** Opening PASSAGE TO READ block **

One of the great gifts my mother gave me was a sense that I actually deserved to be given what I would be given. You could interpret it as being spoiled as a child, perhaps, but it was really an unconscious, unspoken communication between my mother and myself: that there is a world awaiting a human being that is much larger than the life they’re inhabiting now, and that you actually must fight to feel you deserve that life that’s waiting for you. I always remember my mother in conversation with neighbours who were in trouble. One of her great gifts was communicating this sense that there was something waiting for those people that was larger than their present troubles. When they were sitting at my mother’s kitchen table – because she was a great solace to people – she offered them that understanding. This invitational dynamic is something I carried with me out of that deep physical proximity to my mother’s understanding of the world, the world I grew up in.


Prayer for an Invitation

I pray for you, world
to come and find me,
to see me and recognize me
and beckon me out,
to call me
even when I lose
the ability to call on
you who have searched
so long for me.

I pray to understand
the stranger inside me
who will emerge in the end
to take your gift.

I pray for the world
to find me
in its own wise way.

I pray to be wanted
and needed
by those I have
learned to love
and those
I must learn to love.

I pray to be wanted
and needed
by those I cannot
recognize
in my self-imposed
aloneness.

And
I pray to be wanted
and needed
by those
I wish to be wanted by.

But I acknowledge
the power of your beautiful
disguise, and I ask
for the patient heart
of all things
to understand
the uncertainty I feel
in following your abiding
and intimate invitation
in my fear of leaving,
in my fear of arriving,
in my fear of taking your hand
to follow that hidden,
difficult and forever
beckoning way.


-from The Bell and the Blackbird

But I acknowledge
the power of your beautiful
disguise . . .

That was a very merciful line to write – to understand just how much the world does feel disguised from us. The invitation is always hidden away from us to begin with, or it comes in forms we often can’t recognise, and many times don’t want to recognise. We refuse the invitational nature of reality – of every corner of reality, of every corner of creation because somewhere inside we feel we are not equal to or don’t deserve what we’re being invited into. We don’t feel equal to it.

** Closing PASSAGE TO READ block **

TASKS TO COMPLETE
- A) Say whether each statement agrees with the passage on invitation. Answer yes or no, and quote the words from the passage that decide it.
(i) The writer's mother spoke with neighbors who were in trouble.
(ii) The poem "Prayer for an Invitation" comes from The Bell and the Blackbird.
(iii) The writer says the invitation is plain to see from the start.
- B) Answer these questions from the passage on invitation.
(i) Where did the people the writer's mother comforted sit?
(ii) In the poem, what does the speaker pray to understand?
(iii) Why does the passage say we refuse the invitational nature of reality?
- C) Continue the passage on invitation from the point where it stops.

** Opening EXTRACTED DATA block **

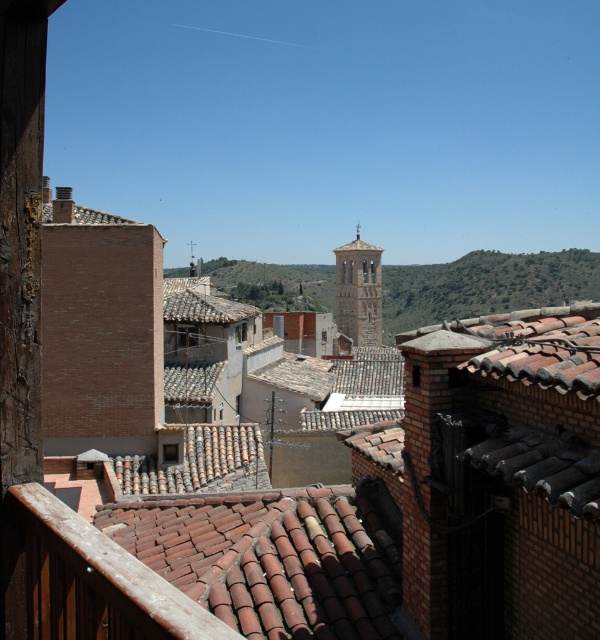
You are standing on a balcony overlooking the historic town. You want to estimate how far the green grassy hillside at center is from your current position. What is the approximate distance?

The green grassy hillside at center is approximately 152.19 meters away from the camera, so the distance is about 152.19 meters.

You are standing on a balcony overlooking a historic town. You see a green grassy hillside at center and a light brown stone bell tower at center. Which of these two objects is located to the right of the other?

The green grassy hillside at center is positioned on the right side of light brown stone bell tower at center.

You are an architect analyzing the rooftop layout of the historic town. You notice the terracotta clay tiles at center and the light brown stone bell tower at center. Which of these two objects takes up more area in the scene?

The light brown stone bell tower at center takes up more area than the terracotta clay tiles at center because the terracotta clay tiles at center occupies less space than light brown stone bell tower at center.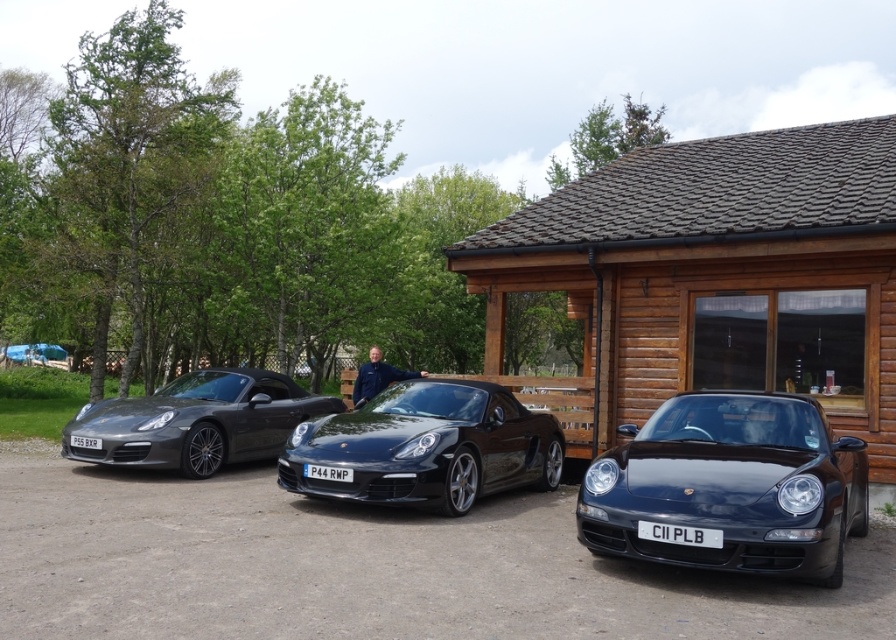
Question: Is wooden cabin at center positioned in front of white metallic license plate at center?

Choices:
 (A) no
 (B) yes

Answer: (A)

Question: Is wooden cabin at center positioned behind glossy black car at center?

Choices:
 (A) no
 (B) yes

Answer: (B)

Question: Which object is positioned farthest from the white plastic license plate at center?

Choices:
 (A) gray metallic license plate at left
 (B) glossy black porsche at center

Answer: (A)

Question: Among these objects, which one is farthest from the camera?

Choices:
 (A) gray metallic license plate at left
 (B) blue fabric jacket at center

Answer: (B)

Question: Which point is farther to the camera?

Choices:
 (A) blue fabric jacket at center
 (B) wooden cabin at center

Answer: (A)

Question: Considering the relative positions of glossy black car at center and white plastic license plate at center in the image provided, where is glossy black car at center located with respect to white plastic license plate at center?

Choices:
 (A) left
 (B) right

Answer: (B)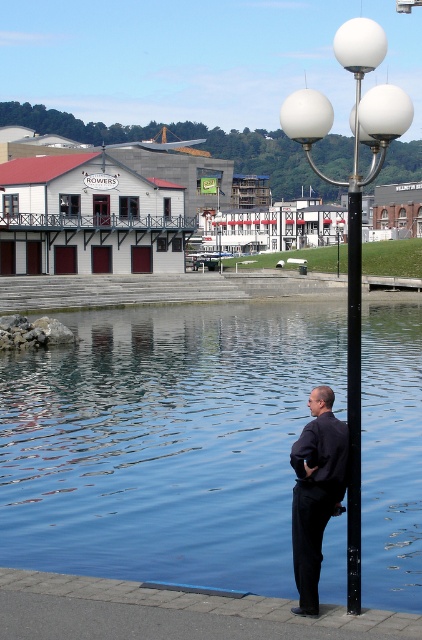
You are a photographer planning to capture a reflection shot of the blue smooth water at center and the white glossy lamp post at upper center. Since reflections are best captured when the sun is low, which object should you position closer to the camera to ensure the reflection of the other is clearly visible?

To capture the reflection of the white glossy lamp post at upper center in the blue smooth water at center, you should position the camera closer to the blue smooth water at center because the water is to the left of the lamp post. This positioning allows the light reflecting off the water to include the lamp post in its reflective surface, ensuring a clear reflection.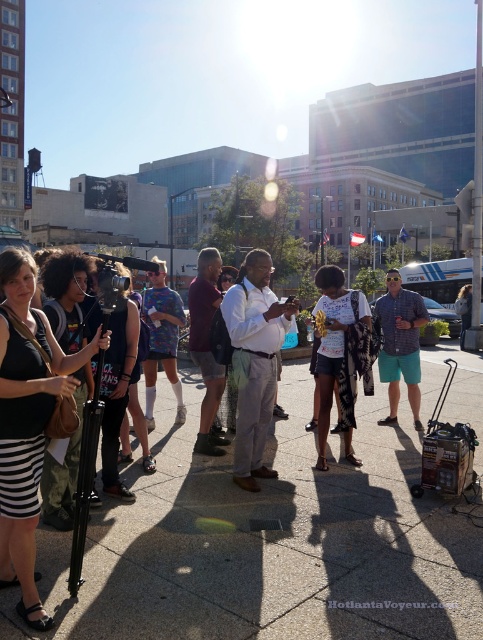
Question: Which point is closer to the camera?

Choices:
 (A) maroon fabric shirt at center
 (B) white shirt at center

Answer: (B)

Question: Does plaid shirt at center appear on the right side of maroon fabric shirt at center?

Choices:
 (A) no
 (B) yes

Answer: (B)

Question: Can you confirm if gray concrete pavement at center is positioned to the right of white matte shirt at center?

Choices:
 (A) no
 (B) yes

Answer: (A)

Question: Which object is positioned farthest from the white matte shirt at center?

Choices:
 (A) maroon fabric shirt at center
 (B) gray concrete pavement at center
 (C) white shirt at center

Answer: (B)

Question: Which object is closer to the camera taking this photo?

Choices:
 (A) white shirt at center
 (B) maroon fabric shirt at center

Answer: (A)

Question: In this image, where is gray concrete pavement at center located relative to plaid shirt at center?

Choices:
 (A) below
 (B) above

Answer: (A)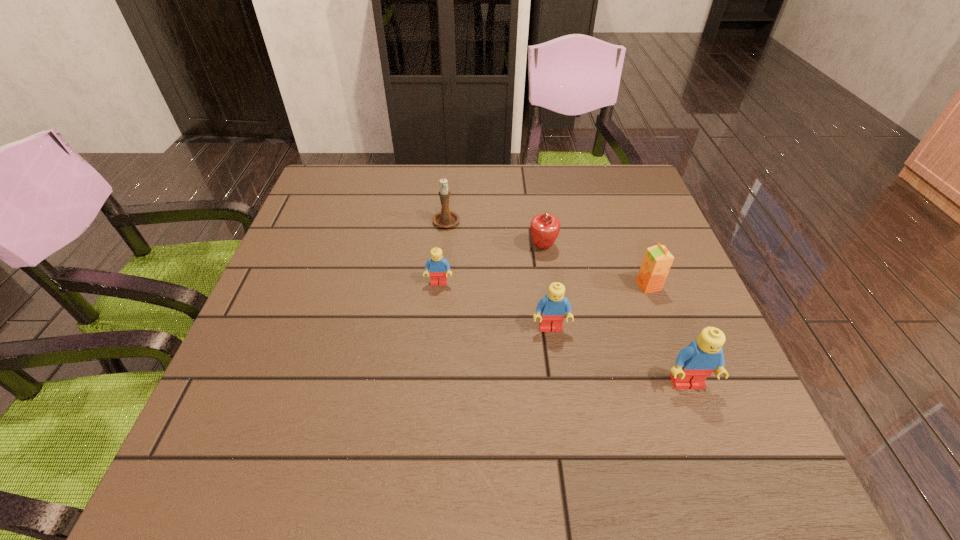
You are a GUI agent. You are given a task and a screenshot of the screen. Output one action in this format:
    pyautogui.click(x=<x>, y=<y>)
    Task: Click on the shortest Lego
    This screenshot has height=540, width=960.
    Given the screenshot: What is the action you would take?
    pos(437,265)

This screenshot has width=960, height=540. Identify the location of the leftmost Lego. (437, 265).

Locate an element on the screen. the second Lego from left to right is located at coordinates (553, 307).

Locate an element on the screen. The image size is (960, 540). the second shortest Lego is located at coordinates (553, 307).

At what (x,y) coordinates should I click in order to perform the action: click on the nearest object. Please return your answer as a coordinate pair (x, y). The image size is (960, 540). Looking at the image, I should click on (694, 363).

The image size is (960, 540). Find the location of `the rightmost Lego`. the rightmost Lego is located at coordinates (694, 363).

Locate an element on the screen. apple is located at coordinates (544, 228).

I want to click on orange juice, so click(657, 261).

The image size is (960, 540). I want to click on candle holder, so click(x=446, y=218).

At what (x,y) coordinates should I click in order to perform the action: click on vacant point located on the face of the shortest Lego. Please return your answer as a coordinate pair (x, y). Image resolution: width=960 pixels, height=540 pixels. Looking at the image, I should click on (436, 318).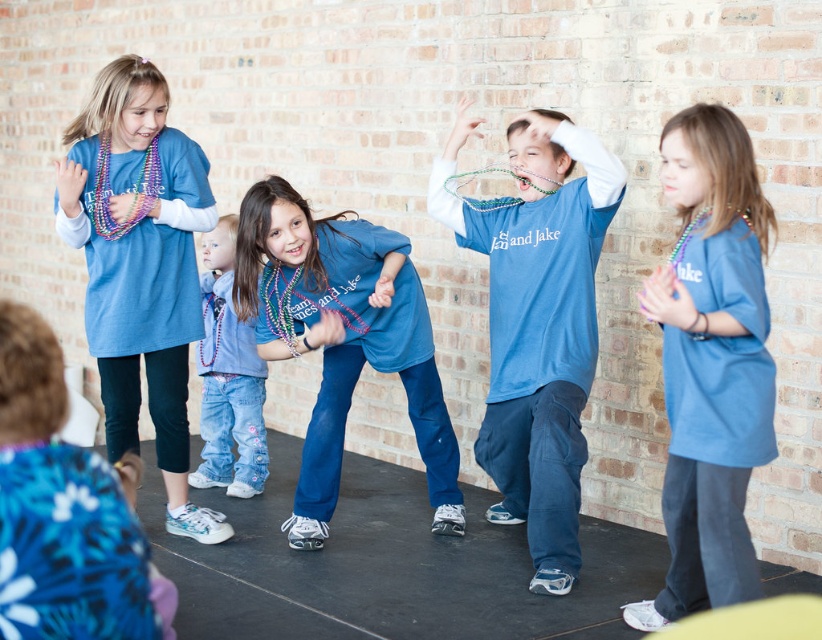
Is point (169, 253) positioned in front of point (262, 394)?

Yes, it is.

Which is in front, point (169, 408) or point (220, 412)?

Positioned in front is point (169, 408).

Is point (111, 193) positioned after point (257, 483)?

That is False.

Identify the location of matte blue shirt at left. This screenshot has width=822, height=640. (139, 266).

How far apart are matte blue shirt at center and matte blue shirt at left?

A distance of 6.00 feet exists between matte blue shirt at center and matte blue shirt at left.

Who is positioned more to the left, matte blue shirt at center or matte blue shirt at left?

matte blue shirt at left is more to the left.

Is point (504, 324) positioned in front of point (185, 272)?

Yes, point (504, 324) is in front of point (185, 272).

Find the location of a particular element. matte blue shirt at center is located at coordinates (538, 323).

Which of these two, matte blue shirt at right or denim jeans at center, stands taller?

With more height is matte blue shirt at right.

Between matte blue shirt at right and denim jeans at center, which one has less height?

denim jeans at center

Is point (760, 362) farther from viewer compared to point (259, 388)?

No, (760, 362) is in front of (259, 388).

You are a GUI agent. You are given a task and a screenshot of the screen. Output one action in this format:
    pyautogui.click(x=<x>, y=<y>)
    Task: Click on the matte blue shirt at right
    This screenshot has width=822, height=640.
    Given the screenshot: What is the action you would take?
    pyautogui.click(x=710, y=364)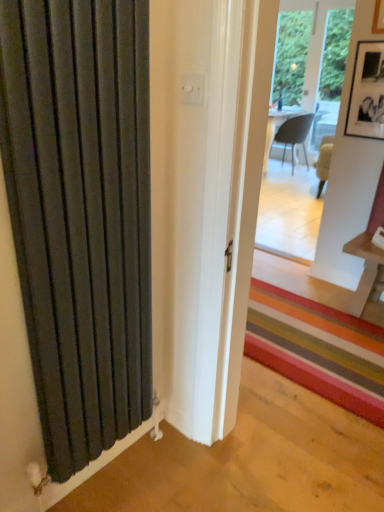
Question: Are matte black radiator at left and matte gray chair at center located far from each other?

Choices:
 (A) yes
 (B) no

Answer: (A)

Question: Considering the relative sizes of matte black radiator at left and matte gray chair at center in the image provided, is matte black radiator at left wider than matte gray chair at center?

Choices:
 (A) no
 (B) yes

Answer: (A)

Question: Does matte black radiator at left have a lesser height compared to matte gray chair at center?

Choices:
 (A) yes
 (B) no

Answer: (B)

Question: Is matte black radiator at left facing away from matte gray chair at center?

Choices:
 (A) no
 (B) yes

Answer: (A)

Question: Would you say matte gray chair at center is part of matte black radiator at left's contents?

Choices:
 (A) no
 (B) yes

Answer: (A)

Question: Does matte black radiator at left appear on the right side of matte gray chair at center?

Choices:
 (A) yes
 (B) no

Answer: (B)

Question: Is matte gray chair at center surrounding matte black radiator at left?

Choices:
 (A) yes
 (B) no

Answer: (B)

Question: Does matte gray chair at center lie in front of matte black radiator at left?

Choices:
 (A) no
 (B) yes

Answer: (A)

Question: Considering the relative positions of matte gray chair at center and matte black radiator at left in the image provided, is matte gray chair at center to the right of matte black radiator at left from the viewer's perspective?

Choices:
 (A) yes
 (B) no

Answer: (A)

Question: From a real-world perspective, is matte gray chair at center positioned under matte black radiator at left based on gravity?

Choices:
 (A) yes
 (B) no

Answer: (A)

Question: Is matte gray chair at center further to camera compared to matte black radiator at left?

Choices:
 (A) yes
 (B) no

Answer: (A)

Question: From the image's perspective, is matte gray chair at center on matte black radiator at left?

Choices:
 (A) yes
 (B) no

Answer: (A)

Question: Can you confirm if black matte picture frame at upper right is wider than matte black radiator at left?

Choices:
 (A) no
 (B) yes

Answer: (A)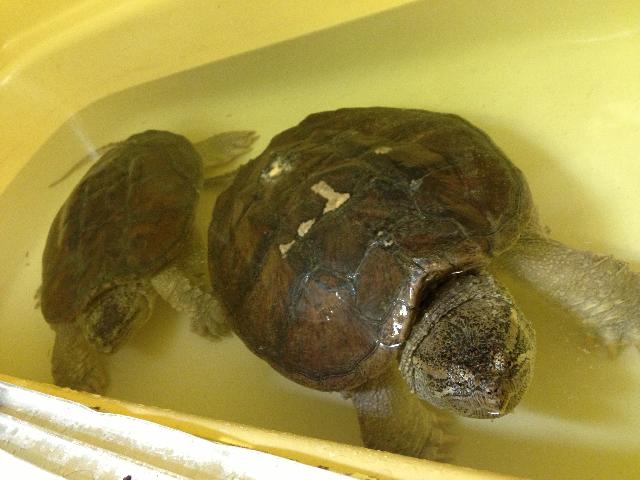
Where is `right front leg`? The width and height of the screenshot is (640, 480). right front leg is located at coordinates (396, 419), (79, 384).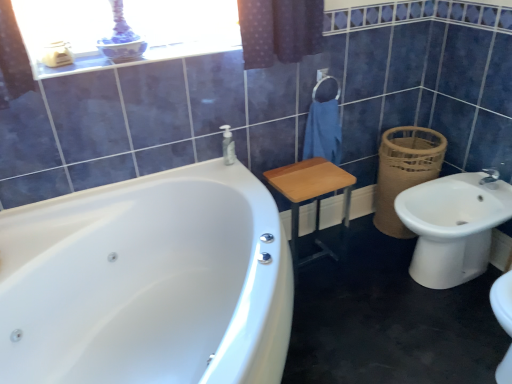
Question: Is wooden stool at center taller than white glossy bathtub at left?

Choices:
 (A) no
 (B) yes

Answer: (A)

Question: Can you confirm if wooden stool at center is smaller than white glossy bathtub at left?

Choices:
 (A) no
 (B) yes

Answer: (B)

Question: Is wooden stool at center to the right of white glossy bathtub at left from the viewer's perspective?

Choices:
 (A) yes
 (B) no

Answer: (A)

Question: Could you tell me if wooden stool at center is turned towards white glossy bathtub at left?

Choices:
 (A) no
 (B) yes

Answer: (A)

Question: Is white glossy bathtub at left completely or partially inside wooden stool at center?

Choices:
 (A) no
 (B) yes

Answer: (A)

Question: Is blue cotton towel at center taller or shorter than wooden stool at center?

Choices:
 (A) tall
 (B) short

Answer: (B)

Question: Visually, is blue cotton towel at center positioned to the left or to the right of wooden stool at center?

Choices:
 (A) left
 (B) right

Answer: (B)

Question: Is blue cotton towel at center spatially inside wooden stool at center, or outside of it?

Choices:
 (A) inside
 (B) outside

Answer: (B)

Question: From the image's perspective, is blue cotton towel at center above or below wooden stool at center?

Choices:
 (A) above
 (B) below

Answer: (A)

Question: Considering the relative positions of white glossy bathtub at left and blue cotton towel at center in the image provided, is white glossy bathtub at left to the left or to the right of blue cotton towel at center?

Choices:
 (A) left
 (B) right

Answer: (A)

Question: Relative to blue cotton towel at center, is white glossy bathtub at left in front or behind?

Choices:
 (A) front
 (B) behind

Answer: (A)

Question: Is point (25, 218) positioned closer to the camera than point (335, 152)?

Choices:
 (A) farther
 (B) closer

Answer: (B)

Question: Looking at their shapes, would you say white glossy bathtub at left is wider or thinner than blue cotton towel at center?

Choices:
 (A) thin
 (B) wide

Answer: (B)

Question: From a real-world perspective, relative to white glossy bathtub at left, is brown woven basket at right vertically above or below?

Choices:
 (A) above
 (B) below

Answer: (B)

Question: Considering the positions of brown woven basket at right and white glossy bathtub at left in the image, is brown woven basket at right taller or shorter than white glossy bathtub at left?

Choices:
 (A) short
 (B) tall

Answer: (A)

** Closing EXTRACTED DATA block **

SOLVED TASKS
- A)
(i) Yes: "I always remember my mother in conversation with neighbours who were in trouble."
(ii) Yes: "-from The Bell and the Blackbird"
(iii) No: "The invitation is always hidden away from us to begin with"

- B)
(i) At the mother's kitchen table.
(ii) The stranger inside the speaker, who will emerge in the end to take the world's gift.
(iii) Because somewhere inside we feel we are not equal to, or don't deserve, what we're being invited into.

- C)
In the Buddhist tradition, we would say we don’t feel equanimous with the world around us, or with the powers of the world. So the invitational practice is practising the ability to drop down into another, silent space, one where shame cannot survive, and that is equal to what invites us, a place that already ‘knows’, one that is as wise as the world itself. That wisdom may not yet be articulated, but there is a part of us that can slip down and dive deep beneath the net of delusion we’ve erected around ourselves.

Asking for help, both physical and invisible, is part of this. Invisible help is a very, very powerful form of help to ask for. Help we do not yet recognise; aid with something we have no idea how we’re going to achieve. We may not even know what we want to achieve. It may be entirely around the corner. There is a part of us that already knows what we want, and above that, surrounding it, is a constant conversation with the world that we think is a real conversation, but isn’t. It’s a defensive posture, a rearguard action against the invitation (one we are afraid of) that has already been made to us.

There is a defensive part of us that tries to sabotage the power of this grounded conversation inside us. There is another part of us that wants something disruptive, something that will break apart our surface life. And so the work is to get down to this radical place, where we can begin to articulate what look like subversive goals in relation to the way we’ve arranged our lives on the surface. Goals that often involve a kind of shriving – a simplification, a giving up of surface complications, a relinquishing of what we think we need.